** Source records **
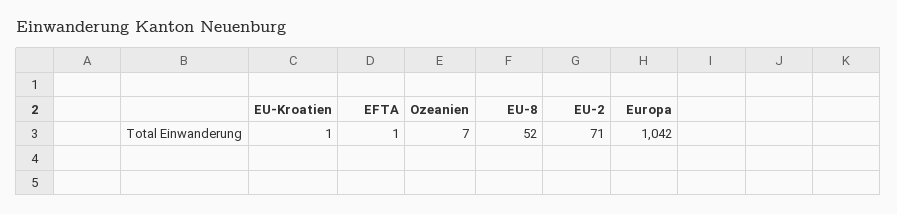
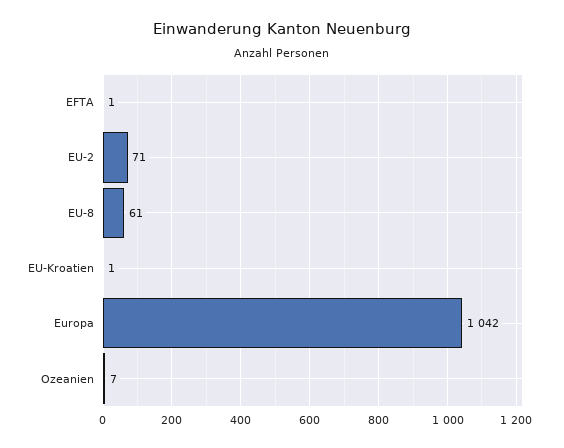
  {
    "EU-Kroatien": 1,
    "EFTA": 1,
    "Ozeanien": 7,
-   "EU-8": 52,
+   "EU-8": 61,
    "EU-2": 71,
    "Europa": 1042
  }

** Task objective **
Write out the records above exactly as they stand, leaving out every picture.

** Completed exercise **
  {
    "EU-Kroatien": 1,
    "EFTA": 1,
    "Ozeanien": 7,
-   "EU-8": 52,
+   "EU-8": 61,
    "EU-2": 71,
    "Europa": 1042
  }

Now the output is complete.